The Convention of the International Union for the Protection of New Varieties of Plants (UPOV) defines a variety as: “a plant grouping within a single botanical taxon of the lowest known rank, which grouping, irrespective of whether the conditions for the grant of a breeder’s right are fully met, can be defined by the expression of the characteristics resulting from a given genotype or combination of genotypes, distinguished from any other plant grouping by the expression of at least one of the said characteristics and considered as a unit with regard to its suitability for being propagated unchanged”



Varieties have different genetic structures which are more or less homogeneous, depending on the reproductive mode of the species (self-pollination, cross-pollination, vegetative propagation), the breeding method and heterosis effect (if there is a high heterosis effect, hybrids or synthetic plants are favoured). These structures have also evolved over the past 100 years, particularly with the development of hybrids.

The life of a variety

The life of a variety begins with the breeder who obtains a variety by creating new genetic combinations. This is done by combining plants of interest from elite varieties, parental lines or even by looking for original genes in genetic resources and crossing plants. This phase lasts on average 10 years, depending on the species and the techniques used.

For species where registration in the Catalogue is mandatory, the breeder applies for registration. Registration tests are generally conducted over 2 years (tests and decision rules are presented by species).

It is during this period that economic organisations - the future distributors of varieties - first start to assess varieties and position themselves if there are interesting innovations for their market. The characteristics of varieties described at the time of registration are defined and supplemented by technical institutes and users of the productions (millers, sugar mills, etc.) so that varieties can be used in the best conditions. In order to be grown in cultivation, the product must be maintained, and the seeds produced.


A variety's maintainer is the natural or legal person who is responsible for maintaining the living plant material (seeds or seedlings). This material is used to reproduce the variety in accordance with its identity as established at the time of registration.

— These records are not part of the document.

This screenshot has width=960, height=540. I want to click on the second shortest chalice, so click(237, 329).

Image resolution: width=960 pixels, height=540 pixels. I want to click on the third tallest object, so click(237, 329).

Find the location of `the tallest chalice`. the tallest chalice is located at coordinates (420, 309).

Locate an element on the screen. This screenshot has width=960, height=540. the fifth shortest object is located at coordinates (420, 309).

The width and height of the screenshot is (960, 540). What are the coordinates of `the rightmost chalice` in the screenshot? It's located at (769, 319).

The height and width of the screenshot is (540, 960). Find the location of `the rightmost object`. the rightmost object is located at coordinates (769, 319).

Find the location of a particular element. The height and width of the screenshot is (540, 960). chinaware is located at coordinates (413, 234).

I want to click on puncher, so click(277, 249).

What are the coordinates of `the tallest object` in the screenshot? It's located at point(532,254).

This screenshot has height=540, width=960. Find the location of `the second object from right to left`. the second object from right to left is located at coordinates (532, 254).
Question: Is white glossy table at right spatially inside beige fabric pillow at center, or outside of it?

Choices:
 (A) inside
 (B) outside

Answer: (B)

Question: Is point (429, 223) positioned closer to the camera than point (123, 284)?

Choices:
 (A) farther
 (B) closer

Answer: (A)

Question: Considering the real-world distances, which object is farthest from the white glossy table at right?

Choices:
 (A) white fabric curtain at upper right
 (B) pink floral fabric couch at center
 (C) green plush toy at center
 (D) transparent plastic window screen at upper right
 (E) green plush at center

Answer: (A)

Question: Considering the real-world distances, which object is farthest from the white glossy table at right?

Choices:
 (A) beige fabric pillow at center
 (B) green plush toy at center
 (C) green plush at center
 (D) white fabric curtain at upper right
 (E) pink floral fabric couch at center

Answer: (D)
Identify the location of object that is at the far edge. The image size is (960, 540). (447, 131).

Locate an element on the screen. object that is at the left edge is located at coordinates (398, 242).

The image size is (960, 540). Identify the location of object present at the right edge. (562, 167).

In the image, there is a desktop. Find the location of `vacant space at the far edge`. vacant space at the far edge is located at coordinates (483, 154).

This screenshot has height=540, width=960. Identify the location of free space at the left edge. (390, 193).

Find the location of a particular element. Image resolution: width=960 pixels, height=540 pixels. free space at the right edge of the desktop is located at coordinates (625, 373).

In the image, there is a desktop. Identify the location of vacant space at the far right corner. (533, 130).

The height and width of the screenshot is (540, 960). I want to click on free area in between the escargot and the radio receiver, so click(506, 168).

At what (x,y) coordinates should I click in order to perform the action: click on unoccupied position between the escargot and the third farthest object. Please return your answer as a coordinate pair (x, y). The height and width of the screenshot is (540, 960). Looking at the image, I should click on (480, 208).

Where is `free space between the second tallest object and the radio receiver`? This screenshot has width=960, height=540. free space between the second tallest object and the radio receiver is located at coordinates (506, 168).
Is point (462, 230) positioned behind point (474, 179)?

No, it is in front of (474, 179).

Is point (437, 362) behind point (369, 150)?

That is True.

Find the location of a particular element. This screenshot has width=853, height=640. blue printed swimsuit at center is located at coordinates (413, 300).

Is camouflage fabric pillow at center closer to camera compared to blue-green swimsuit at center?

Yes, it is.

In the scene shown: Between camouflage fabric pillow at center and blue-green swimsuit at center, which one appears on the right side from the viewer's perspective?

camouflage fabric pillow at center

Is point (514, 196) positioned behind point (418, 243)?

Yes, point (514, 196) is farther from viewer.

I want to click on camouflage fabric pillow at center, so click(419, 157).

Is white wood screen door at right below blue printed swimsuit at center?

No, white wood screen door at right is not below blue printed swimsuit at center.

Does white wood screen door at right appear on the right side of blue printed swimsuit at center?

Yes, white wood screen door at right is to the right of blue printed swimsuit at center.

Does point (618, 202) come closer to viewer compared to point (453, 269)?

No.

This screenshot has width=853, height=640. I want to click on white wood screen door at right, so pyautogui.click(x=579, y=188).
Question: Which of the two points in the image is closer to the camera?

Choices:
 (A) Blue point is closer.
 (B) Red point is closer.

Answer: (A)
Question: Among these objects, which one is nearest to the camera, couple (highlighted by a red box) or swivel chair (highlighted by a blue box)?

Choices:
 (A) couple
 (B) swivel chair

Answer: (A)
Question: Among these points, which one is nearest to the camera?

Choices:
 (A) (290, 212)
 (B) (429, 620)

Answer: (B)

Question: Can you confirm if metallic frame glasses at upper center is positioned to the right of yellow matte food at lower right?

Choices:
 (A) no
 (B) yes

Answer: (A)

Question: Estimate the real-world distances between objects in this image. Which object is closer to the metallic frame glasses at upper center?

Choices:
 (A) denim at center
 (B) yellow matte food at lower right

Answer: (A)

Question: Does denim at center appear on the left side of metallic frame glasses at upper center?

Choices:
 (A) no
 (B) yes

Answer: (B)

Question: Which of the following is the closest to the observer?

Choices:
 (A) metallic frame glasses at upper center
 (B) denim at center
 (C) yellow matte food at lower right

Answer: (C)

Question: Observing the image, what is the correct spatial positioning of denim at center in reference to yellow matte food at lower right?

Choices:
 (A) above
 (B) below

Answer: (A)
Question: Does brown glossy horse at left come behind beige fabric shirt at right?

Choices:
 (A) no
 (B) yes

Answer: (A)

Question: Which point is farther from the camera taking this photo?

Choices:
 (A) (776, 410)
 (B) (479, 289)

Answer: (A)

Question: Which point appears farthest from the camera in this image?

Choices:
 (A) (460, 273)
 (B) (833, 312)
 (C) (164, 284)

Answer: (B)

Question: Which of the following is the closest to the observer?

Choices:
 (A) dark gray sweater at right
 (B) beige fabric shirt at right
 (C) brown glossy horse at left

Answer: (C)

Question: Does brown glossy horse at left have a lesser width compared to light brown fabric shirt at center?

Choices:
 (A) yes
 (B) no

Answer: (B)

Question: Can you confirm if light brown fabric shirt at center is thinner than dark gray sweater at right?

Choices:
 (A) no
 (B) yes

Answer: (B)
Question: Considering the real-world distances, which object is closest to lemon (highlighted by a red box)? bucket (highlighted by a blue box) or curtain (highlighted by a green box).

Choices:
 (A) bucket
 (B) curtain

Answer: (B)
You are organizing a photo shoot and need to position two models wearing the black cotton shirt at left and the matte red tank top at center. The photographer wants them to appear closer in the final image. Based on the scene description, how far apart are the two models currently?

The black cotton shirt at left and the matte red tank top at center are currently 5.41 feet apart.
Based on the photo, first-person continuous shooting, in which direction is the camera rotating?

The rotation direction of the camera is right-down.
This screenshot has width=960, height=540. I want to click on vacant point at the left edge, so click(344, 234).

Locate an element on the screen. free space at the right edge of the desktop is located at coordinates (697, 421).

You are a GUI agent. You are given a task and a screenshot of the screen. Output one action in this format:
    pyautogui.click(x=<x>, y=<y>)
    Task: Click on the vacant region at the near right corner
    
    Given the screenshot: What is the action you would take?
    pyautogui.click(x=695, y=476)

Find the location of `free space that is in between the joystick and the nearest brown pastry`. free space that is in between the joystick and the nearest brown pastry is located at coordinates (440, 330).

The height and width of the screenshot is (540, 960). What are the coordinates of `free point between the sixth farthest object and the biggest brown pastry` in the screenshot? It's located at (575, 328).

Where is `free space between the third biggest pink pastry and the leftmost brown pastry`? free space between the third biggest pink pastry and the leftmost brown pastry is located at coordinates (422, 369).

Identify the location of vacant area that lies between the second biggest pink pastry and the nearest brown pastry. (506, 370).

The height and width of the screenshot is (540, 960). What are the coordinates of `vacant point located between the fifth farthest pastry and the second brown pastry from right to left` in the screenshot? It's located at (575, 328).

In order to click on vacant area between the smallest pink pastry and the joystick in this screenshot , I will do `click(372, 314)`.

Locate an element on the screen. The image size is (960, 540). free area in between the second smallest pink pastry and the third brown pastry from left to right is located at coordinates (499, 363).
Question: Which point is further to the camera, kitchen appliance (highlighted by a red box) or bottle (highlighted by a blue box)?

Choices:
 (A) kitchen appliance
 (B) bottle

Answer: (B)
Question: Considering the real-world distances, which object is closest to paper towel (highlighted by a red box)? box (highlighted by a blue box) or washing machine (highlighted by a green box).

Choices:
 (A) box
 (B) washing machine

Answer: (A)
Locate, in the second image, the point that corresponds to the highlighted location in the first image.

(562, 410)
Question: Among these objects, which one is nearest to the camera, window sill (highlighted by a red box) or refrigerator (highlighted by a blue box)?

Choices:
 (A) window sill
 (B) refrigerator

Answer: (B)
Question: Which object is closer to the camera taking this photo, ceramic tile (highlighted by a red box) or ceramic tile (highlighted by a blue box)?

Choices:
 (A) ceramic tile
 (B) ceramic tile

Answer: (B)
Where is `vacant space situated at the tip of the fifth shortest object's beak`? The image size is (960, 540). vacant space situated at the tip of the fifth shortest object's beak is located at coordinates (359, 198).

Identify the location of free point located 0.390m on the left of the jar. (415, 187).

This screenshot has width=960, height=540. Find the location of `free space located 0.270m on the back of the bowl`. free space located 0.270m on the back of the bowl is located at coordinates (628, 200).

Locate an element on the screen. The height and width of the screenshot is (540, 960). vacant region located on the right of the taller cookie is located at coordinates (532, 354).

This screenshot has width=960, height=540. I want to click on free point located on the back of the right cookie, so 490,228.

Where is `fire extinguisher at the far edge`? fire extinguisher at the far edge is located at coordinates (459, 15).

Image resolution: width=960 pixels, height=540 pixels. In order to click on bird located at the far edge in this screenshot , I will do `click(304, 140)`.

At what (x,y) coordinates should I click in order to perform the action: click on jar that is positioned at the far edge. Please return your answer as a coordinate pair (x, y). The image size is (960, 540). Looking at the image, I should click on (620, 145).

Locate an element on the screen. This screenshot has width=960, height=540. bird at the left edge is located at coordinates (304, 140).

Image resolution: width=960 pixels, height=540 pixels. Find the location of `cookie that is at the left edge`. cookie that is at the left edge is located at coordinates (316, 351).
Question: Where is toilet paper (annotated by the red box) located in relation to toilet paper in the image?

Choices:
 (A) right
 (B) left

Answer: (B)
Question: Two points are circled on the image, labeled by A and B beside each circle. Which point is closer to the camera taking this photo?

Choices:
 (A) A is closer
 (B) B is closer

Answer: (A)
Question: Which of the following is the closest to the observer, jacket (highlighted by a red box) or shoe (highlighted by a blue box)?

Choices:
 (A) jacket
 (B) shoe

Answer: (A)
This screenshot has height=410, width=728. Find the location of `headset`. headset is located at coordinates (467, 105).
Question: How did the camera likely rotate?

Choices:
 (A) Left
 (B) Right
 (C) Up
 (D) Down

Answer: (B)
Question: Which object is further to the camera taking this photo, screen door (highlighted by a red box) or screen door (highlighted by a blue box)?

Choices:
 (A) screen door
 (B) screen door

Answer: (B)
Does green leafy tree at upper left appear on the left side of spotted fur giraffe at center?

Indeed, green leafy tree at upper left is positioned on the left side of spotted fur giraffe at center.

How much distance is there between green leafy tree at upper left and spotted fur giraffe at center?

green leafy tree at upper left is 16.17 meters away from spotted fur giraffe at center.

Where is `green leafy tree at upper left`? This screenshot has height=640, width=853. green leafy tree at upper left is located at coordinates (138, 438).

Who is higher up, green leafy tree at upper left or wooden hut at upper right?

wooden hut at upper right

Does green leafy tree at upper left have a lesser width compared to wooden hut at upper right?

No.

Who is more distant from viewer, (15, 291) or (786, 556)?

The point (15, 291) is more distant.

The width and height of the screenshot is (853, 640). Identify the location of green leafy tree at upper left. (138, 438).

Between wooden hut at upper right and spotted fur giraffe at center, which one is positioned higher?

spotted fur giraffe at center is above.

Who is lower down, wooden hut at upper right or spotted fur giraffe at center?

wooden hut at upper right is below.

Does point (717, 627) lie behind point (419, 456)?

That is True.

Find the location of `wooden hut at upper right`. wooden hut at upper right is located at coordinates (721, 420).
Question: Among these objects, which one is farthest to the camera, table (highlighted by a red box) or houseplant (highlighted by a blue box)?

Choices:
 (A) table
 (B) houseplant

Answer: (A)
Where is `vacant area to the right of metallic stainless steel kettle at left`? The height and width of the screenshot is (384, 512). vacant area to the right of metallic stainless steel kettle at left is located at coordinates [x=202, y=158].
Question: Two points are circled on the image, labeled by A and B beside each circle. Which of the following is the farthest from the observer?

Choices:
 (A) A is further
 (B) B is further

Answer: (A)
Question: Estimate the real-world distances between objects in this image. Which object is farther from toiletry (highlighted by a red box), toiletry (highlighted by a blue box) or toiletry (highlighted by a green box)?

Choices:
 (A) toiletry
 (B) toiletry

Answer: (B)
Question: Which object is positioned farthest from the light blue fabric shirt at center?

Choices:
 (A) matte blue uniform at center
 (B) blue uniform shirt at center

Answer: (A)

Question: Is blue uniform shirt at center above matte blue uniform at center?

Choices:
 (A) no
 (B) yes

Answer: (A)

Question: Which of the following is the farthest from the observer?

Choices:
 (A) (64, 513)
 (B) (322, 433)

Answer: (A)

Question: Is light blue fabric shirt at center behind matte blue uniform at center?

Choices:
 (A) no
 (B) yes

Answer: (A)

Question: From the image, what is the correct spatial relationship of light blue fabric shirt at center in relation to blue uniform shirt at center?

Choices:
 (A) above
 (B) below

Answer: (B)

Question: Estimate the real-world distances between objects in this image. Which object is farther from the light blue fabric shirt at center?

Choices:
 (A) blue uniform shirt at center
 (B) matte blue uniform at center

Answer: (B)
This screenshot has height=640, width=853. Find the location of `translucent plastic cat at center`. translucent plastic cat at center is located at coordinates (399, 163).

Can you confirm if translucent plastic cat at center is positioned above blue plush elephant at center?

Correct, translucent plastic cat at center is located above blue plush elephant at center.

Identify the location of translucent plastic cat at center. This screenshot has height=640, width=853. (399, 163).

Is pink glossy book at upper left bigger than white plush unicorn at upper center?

The commercial production of seeds and seedlings is carried out by farmers and professional establishments. They are in charge of multiplying and packaging the product before it is put on the market.

The lifespan of a variety in cultivation is very variable, depending on the species and the interest of the variety.





For field crops, the average age for a variety on List A is 6-7 years for corn and almost 20 years for a potato. The Bintje and Belle de Fontenay potato varieties have been listed in the French catalogue since 1935. For soft wheat, the two oldest varieties listed in List A are Courtot (1974) and Camp Rémy (1980), two varieties which are still sought by millers.

When the variety is removed from the French and EU catalogues, it may be introduced into genetic resources conservation networks or, in the case of vegetables, be proposed for registration on the list of varieties “without intrinsic value and for personal use". This re-registration requires the identification of one or more maintainers for these so-called "old" varieties.

Today the various stages, varietal creation, maintenance, production and marketing of seeds and seedlings, production and processing of harvesting products are carried out by specialised economic actors. Each of these actors looks for information on the variety's characteristics and accumulates variety data. A variety is evaluated throughout its life. At present, the profession seeks to strengthen the continuum of this evaluation by capitalising the knowledge acquired.